Datasets
Standard Dataset
Dataset for salt-and-pepper noise image classification, noise marking and denoising
- Citation Author(s):
- Submitted by:
- Chengqiang Huang
- Last updated:
- Thu, 08/22/2024 - 06:18
- DOI:
- 10.21227/3n2c-qt78
- License:
- Categories:
- Keywords:
Abstract
In order to improve the efficiency and quality of salt-and-pepper denoising and realize the strategy of ‘denoising after judging’, the noise image classification network (CNN-J) is needed to judge whether the input image is a noisy image. For noisy images, the noise marking network (CNN-M) and noise denoising network (CNN-D) are combined for denoising processing, and the clean image will be directly output.
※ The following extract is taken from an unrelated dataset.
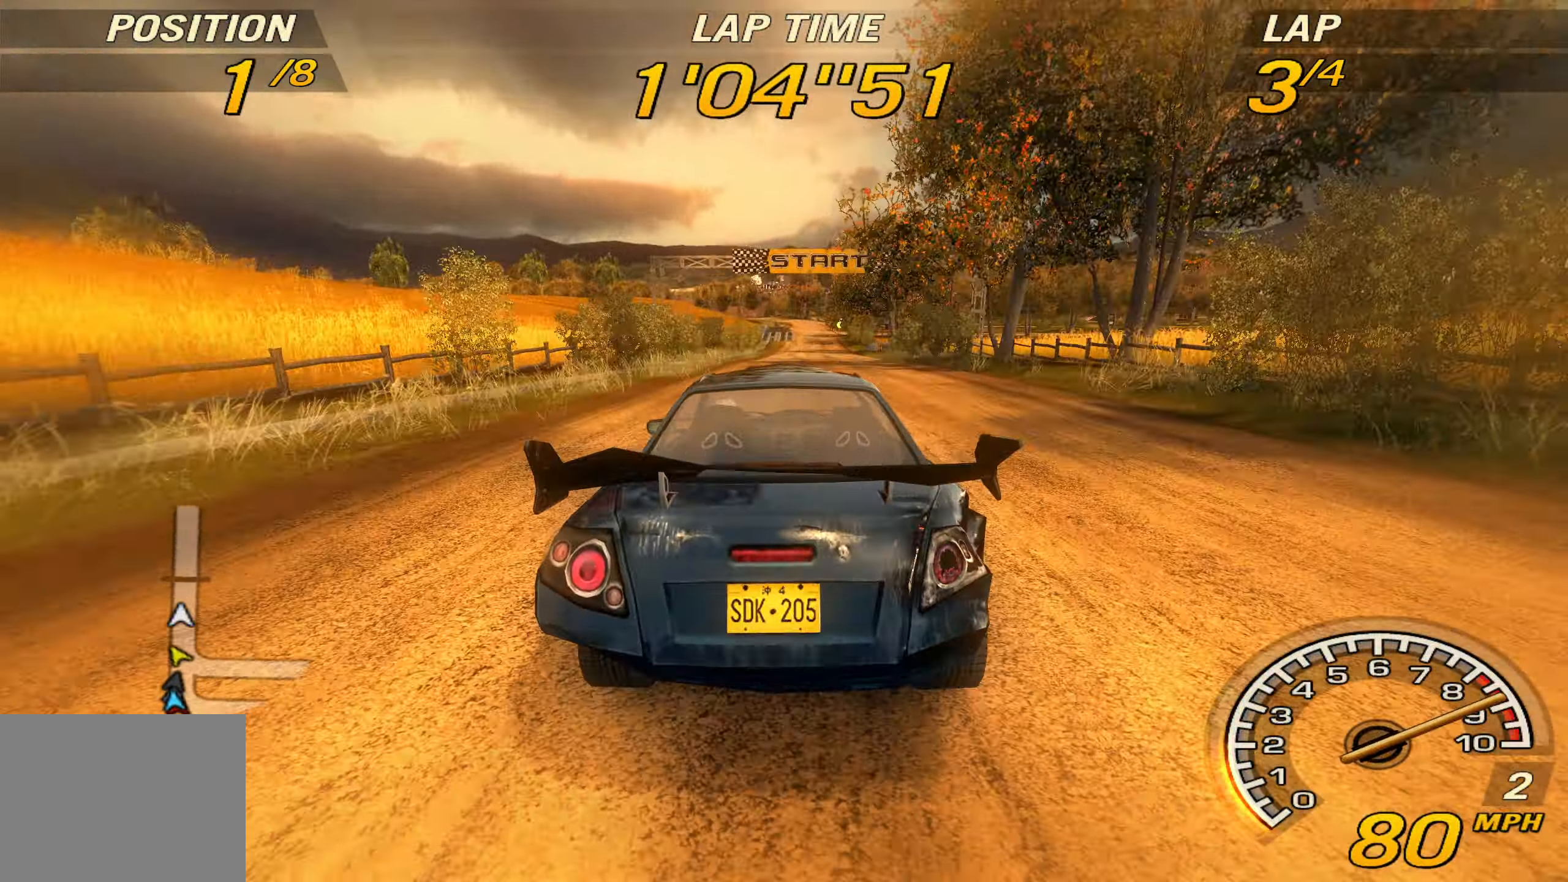
{"buttons": ["R2"], "left_stick": "center", "events": [[366, "TRIANGLE", "down"], [500, "TRIANGLE", "up"]]}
In order to train the above three networks, three datasets are provided here, which are dataset_J, dataset_M and dataset_D, respectively. dataset_J is obtained by adding salt-and-pepper noise with random density to the Pascal VOC dataset. In addition, 91images are converted into grayscale image, image blocks are captured, salt-and-pepper noise with random density is added, and 'noise image-noise mask' pairs are obtained to construct dataset_M. Meanwhile, 'noise image-clean image' pairs are obtained to construct dataset_D.
1. Overview
Three networks are needed in the denoising system, the function of CNN-J, CNN-M and CNN-D are shown in Table 1. The input image is denoised using CNN-M and CNN-D if it is judged as noisy image by CNN-J. Otherwise, it is output directly.
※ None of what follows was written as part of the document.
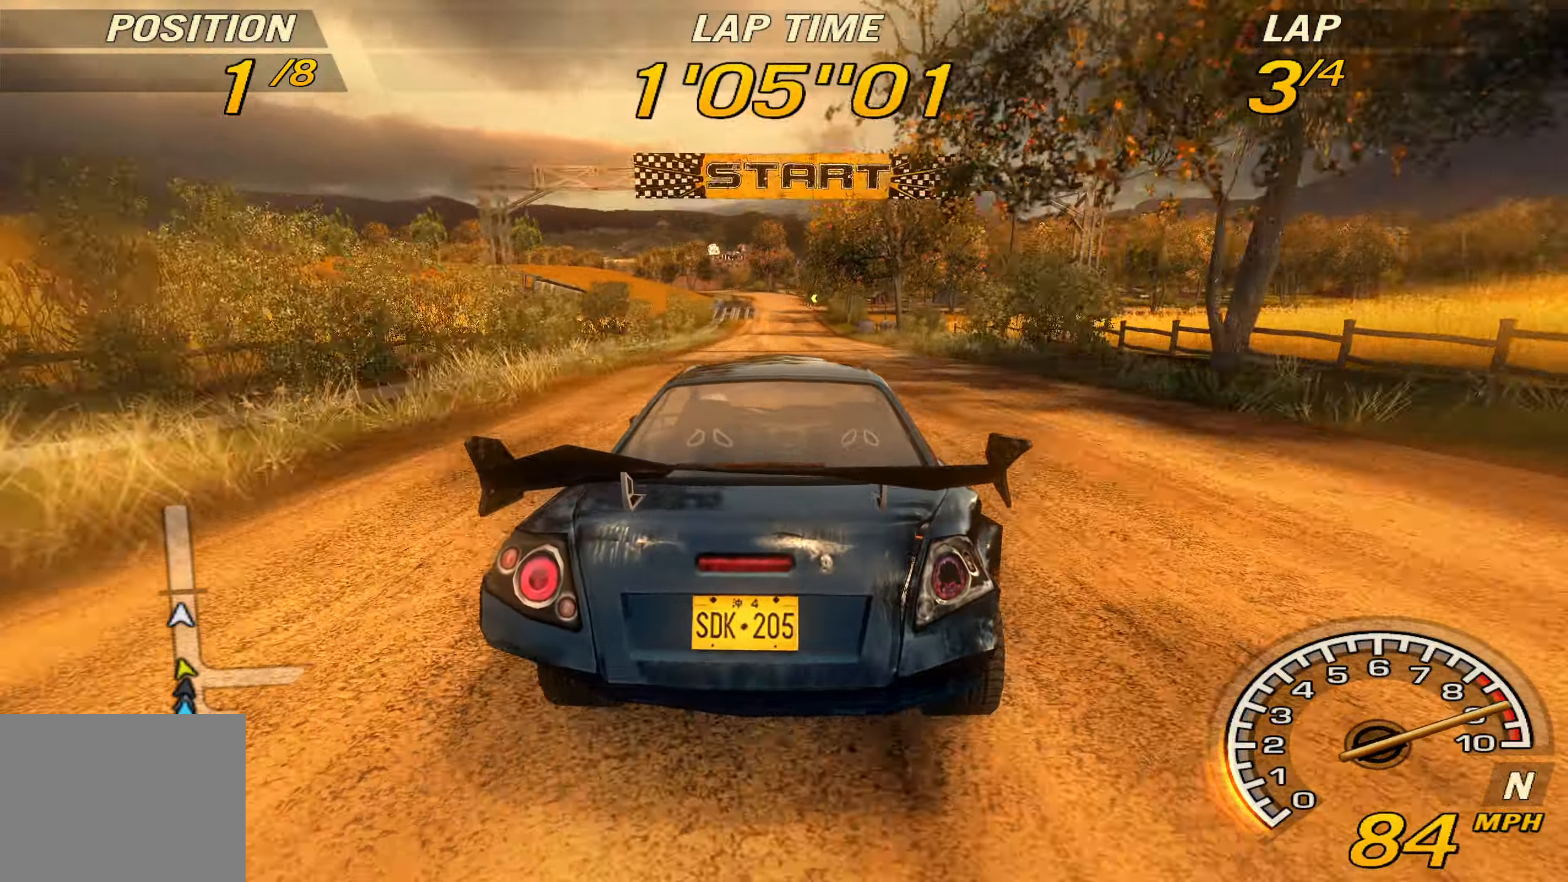
{"buttons": ["R2"], "left_stick": "center", "events": []}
The information of the image datasets required for training the three networks is shown in Table 1. The noisy image and clean image datasets are required for training CNN-J. The clean image comes from Pascal VOC. 17,125 images of this dataset are saved as grayscale images and used as clean image dataset XJ. Noise image dataset YJ can be obtainedby adding random density of salt and pepper noise to the clean images. The dimensions of both are (17125, nj1, nj2, 1), as shown in Table 1, where nj1 and nj2 are the horizontal and vertical resolutions of each image respectively. Since they are grayscale images, the channel number is 1. This article assigns the datasets for training, testing and validating by the ratio of 20:2:1.
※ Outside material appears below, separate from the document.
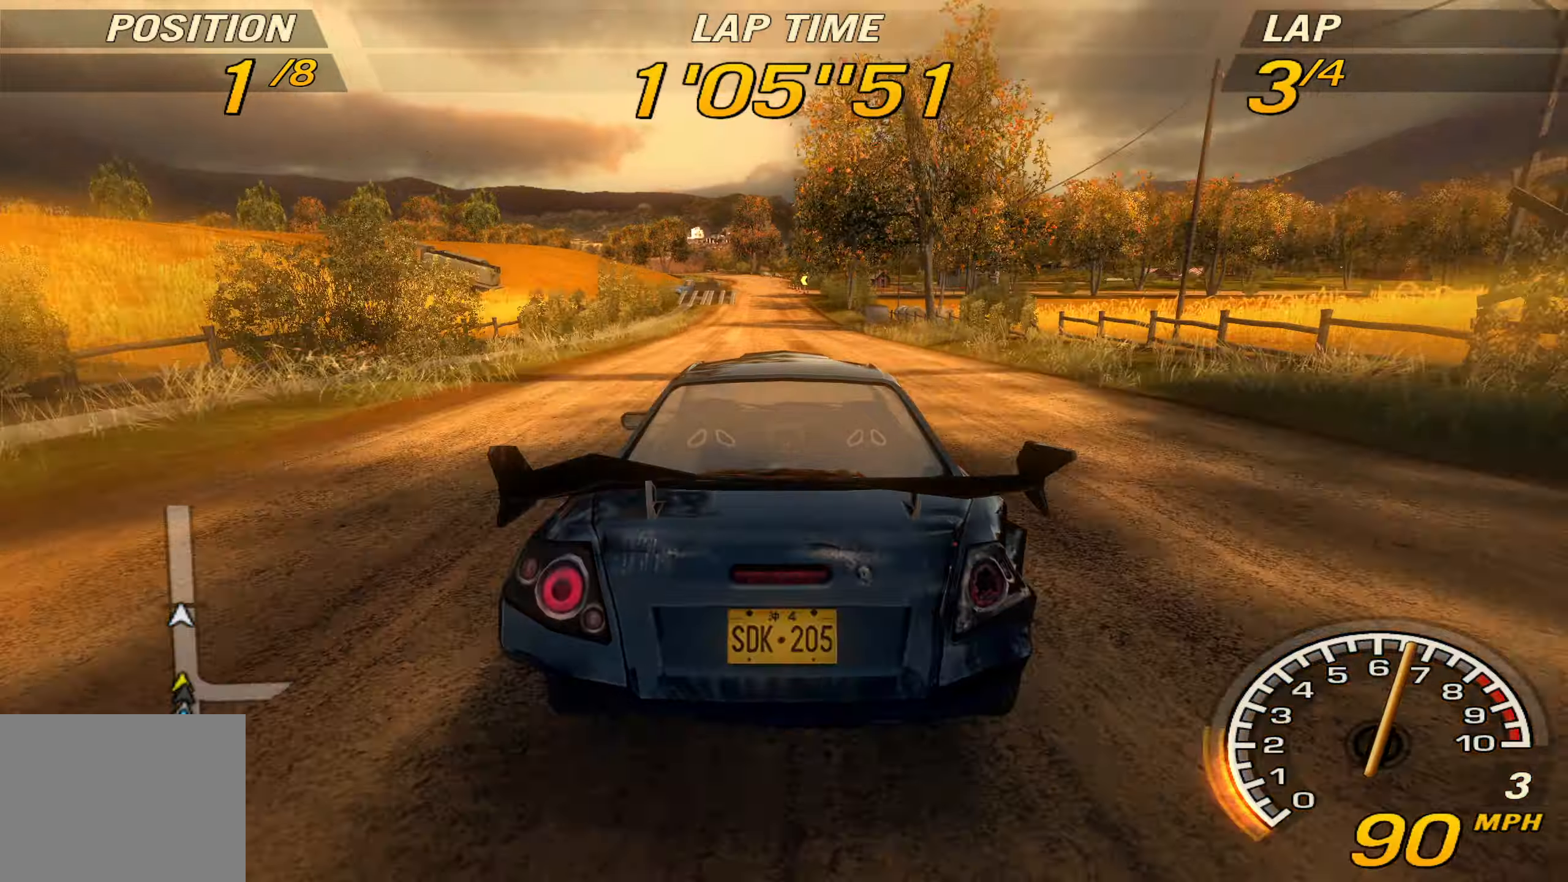
{"buttons": ["R2"], "left_stick": "left", "events": [[134, "left_stick", "left"], [200, "left_stick", "center"], [500, "left_stick", "left"]]}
The image dataset required for training CNN-M and CNN-D are all from 91image. 91 images of 91image dataset are saved as grayscale images, each is cut into 25 70×70 sub-images, salt-and-pepper noise with density of 0.1-0.9 are added successively. Therefore, the number of sub-images is 91×25×9=20475. Save the ‘noise image - noise mask’ pairs, and the dataset for CNN-M is constructed, which is represented as XM and YM in Table 1. Save the ‘noise image - clean image’ pairs, and the dataset for CNN-D is constructed, which is represented as XD and YD in Table 1. The dimension information of CNN-M and CNN-D datasets is (20475, 70, 70, 1), which is shown in Table 1. The training dataset and validating dataset will be assigned in a ratio of 4:1.
2. Implementation method
2.1 Generate dataset_J
(1) Grayscale image of Pascal VOC
The 17,125 pictures of Pascal VOC are divided into training datasets, test datasets and verification datasets according to the ratio of 20:2:1. The code dataset_J_1.py is launched and grayscale images are saved in .png format.
(2) Noise image
Launch the code dataset_J_2.py, add salt-and-pepper noise with random density to the grayscale image of the above step, and save the result image to the corresponding folder.
2.2 Generate dataset_M and dataset_D
(1) Grayscale image of 91image
Save all images in 91image as grayscale images in .png format.
(2) dataset_M and dataset_D
Launch the code dataset_M_D.py, read the above grayscale image, and the jy_CNN_M.npz file will be generated as the dataset_M for CNN-M. Meanwhile, the jy_CNN_D.npz file will be generated as the dataset_D for CNN-D.
3. Attachment description
The compressed package contains three files, dataset_J_1.py, dataset_J_2.py, and dataset_M_D.py. The first two files are the codes for generating dataset_J, and the third files are the codes for generating dataset_M and dataset_D.